Providing further insight, Sister Mihrigul detailed how 60 women shared a single cell which was so crowded that inmates needing to sleep in shifts as others stood. The jails were sealed except for an inlet which was opened for a couple of hours a day to allow air into the cell. Women were only provided with bread after enthusiastically chanting praise for the Communist Party and Xi Jingping. The Muslim Uyghur woman said:
“In the camp, there’s a lot of sickness. We were never allowed to get proper medical care. And now that the coronavirus is coming out, I’m very worried that people are dying.”

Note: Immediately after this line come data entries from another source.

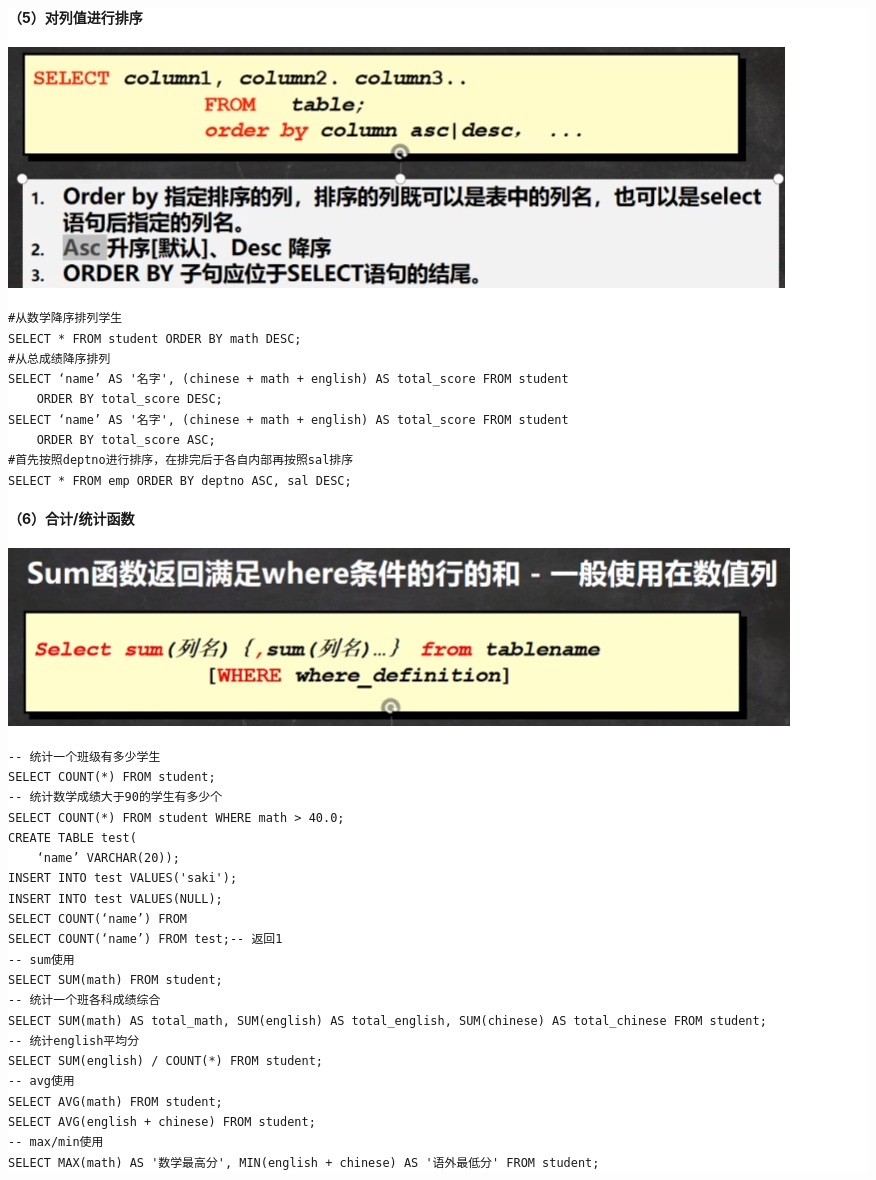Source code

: #### （5）对列值进行排序

![image-20240420113012589](./笔记用图/image-20240420113012589.png)

```mysql
#从数学降序排列学生
SELECT * FROM student ORDER BY math DESC;
#从总成绩降序排列
SELECT ‘name’ AS '名字', (chinese + math + english) AS total_score FROM student
	ORDER BY total_score DESC;
SELECT ‘name’ AS '名字', (chinese + math + english) AS total_score FROM student 
	ORDER BY total_score ASC;
#首先按照deptno进行排序，在排完后于各自内部再按照sal排序
SELECT * FROM emp ORDER BY deptno ASC, sal DESC;
```

#### （6）合计/统计函数

![image-20240420115602200](./笔记用图/image-20240420115602200.png)

```mysql
-- 统计一个班级有多少学生
SELECT COUNT(*) FROM student;
-- 统计数学成绩大于90的学生有多少个
SELECT COUNT(*) FROM student WHERE math > 40.0;
CREATE TABLE test(
	‘name’ VARCHAR(20));
INSERT INTO test VALUES('saki');
INSERT INTO test VALUES(NULL);
SELECT COUNT(‘name’) FROM 
SELECT COUNT(‘name’) FROM test;-- 返回1
-- sum使用
SELECT SUM(math) FROM student;
-- 统计一个班各科成绩综合
SELECT SUM(math) AS total_math, SUM(english) AS total_english, SUM(chinese) AS total_chinese FROM student;
-- 统计english平均分
SELECT SUM(english) / COUNT(*) FROM student;
-- avg使用
SELECT AVG(math) FROM student;
SELECT AVG(english + chinese) FROM student;
-- max/min使用
SELECT MAX(math) AS '数学最高分', MIN(english + chinese) AS '语外最低分' FROM student;
```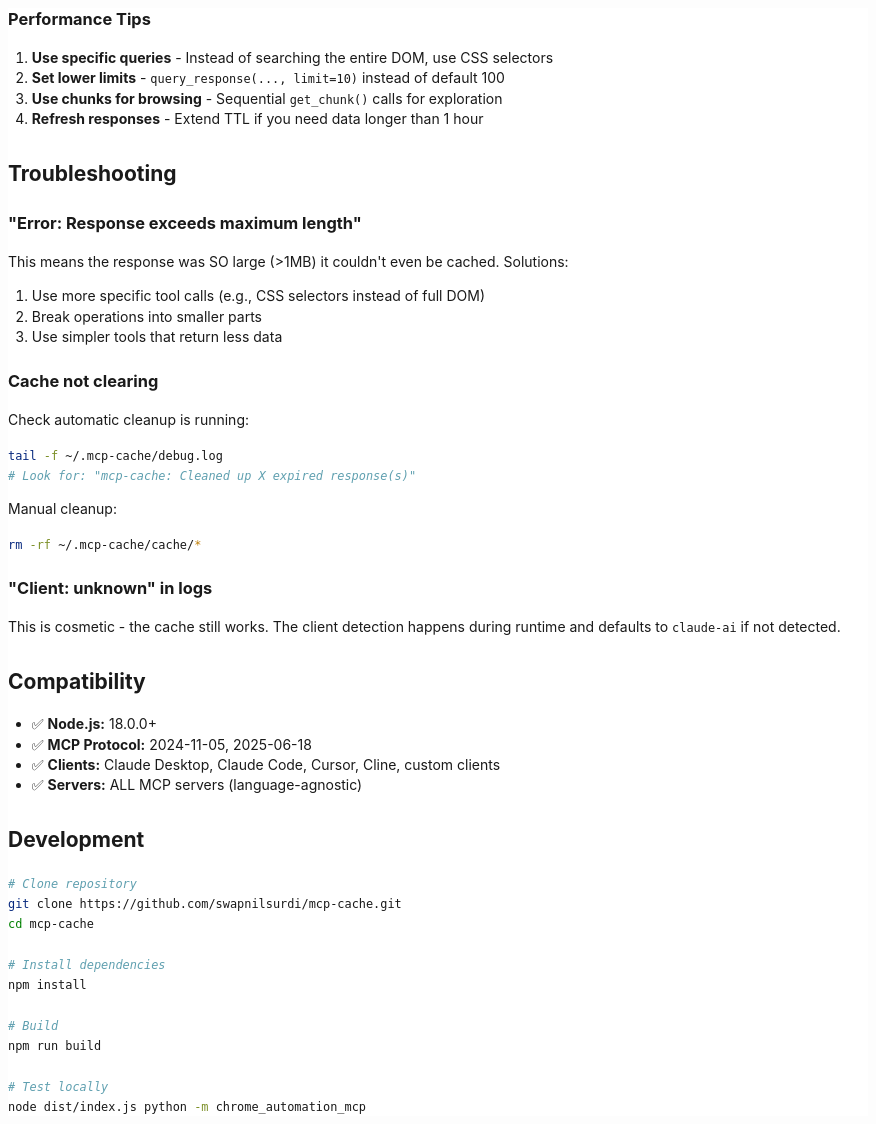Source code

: ### Performance Tips

1. **Use specific queries** - Instead of searching the entire DOM, use CSS selectors
2. **Set lower limits** - `query_response(..., limit=10)` instead of default 100
3. **Use chunks for browsing** - Sequential `get_chunk()` calls for exploration
4. **Refresh responses** - Extend TTL if you need data longer than 1 hour

## Troubleshooting

### "Error: Response exceeds maximum length"

This means the response was SO large (>1MB) it couldn't even be cached. Solutions:
1. Use more specific tool calls (e.g., CSS selectors instead of full DOM)
2. Break operations into smaller parts
3. Use simpler tools that return less data

### Cache not clearing

Check automatic cleanup is running:
```bash
tail -f ~/.mcp-cache/debug.log
# Look for: "mcp-cache: Cleaned up X expired response(s)"
```

Manual cleanup:
```bash
rm -rf ~/.mcp-cache/cache/*
```

### "Client: unknown" in logs

This is cosmetic - the cache still works. The client detection happens during runtime and defaults to `claude-ai` if not detected.

## Compatibility

- ✅ **Node.js:** 18.0.0+
- ✅ **MCP Protocol:** 2024-11-05, 2025-06-18
- ✅ **Clients:** Claude Desktop, Claude Code, Cursor, Cline, custom clients
- ✅ **Servers:** ALL MCP servers (language-agnostic)

## Development

```bash
# Clone repository
git clone https://github.com/swapnilsurdi/mcp-cache.git
cd mcp-cache

# Install dependencies
npm install

# Build
npm run build

# Test locally
node dist/index.js python -m chrome_automation_mcp
```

There are other Muslim Uyghurs who have been fortunate enough to have been spared imprisonment, but are still treated with brutality by the Chinese authorities. Such cruel and inhumane treatment include Chinese officials forcing millions of Uyghur residents of Xinjiang into home quarantine, without any notice or allowance to buy food or essential supplies. The resultant starvation was predictable. There have been many heart-wrenching videos of desperate pleas for help by Muslim Uyghurs which have been circulated via social media. In one such video, a young father shouts into the camera:
“I’m starving. My wife and children are starving.” He bangs his head into a pole and shouts, “Do you want to kill me? Just kill me.”
In another video, an elderly man who is chased by a Chinese official for breaking the quarantine asks:
“What’s a person supposed to eat when they get hungry? What should I do, bite a building?”
Experts from the WHO such as Bruce Aylward may praise the Chinese response to Covid-19, stating on a news briefing: “If I had COVID-19, I’d want to be treated in China.” Others such as Sophie Richardson, the China director at Human Rights Watch, reminded the world of the Uyghur plight: “It’s disturbing to hear international public health experts make broad remarks praising the Chinese government’s ability to quarantine extraordinary numbers of people. I hear that, and I think, ‘That’s precisely the extraordinary degree of control that they use to arbitrarily detain 1 million people.’ Let’s be a little bit more nuanced and thoughtful about human rights violations before lavishing on the praise.”
If the coronavirus teaches us anything, it is that in a hyper-connected globalised world, what happens in one corner of the world cannot be ignored, no matter how powerful the aggressor. After all, who had heard of the city of Wuhan a few months ago?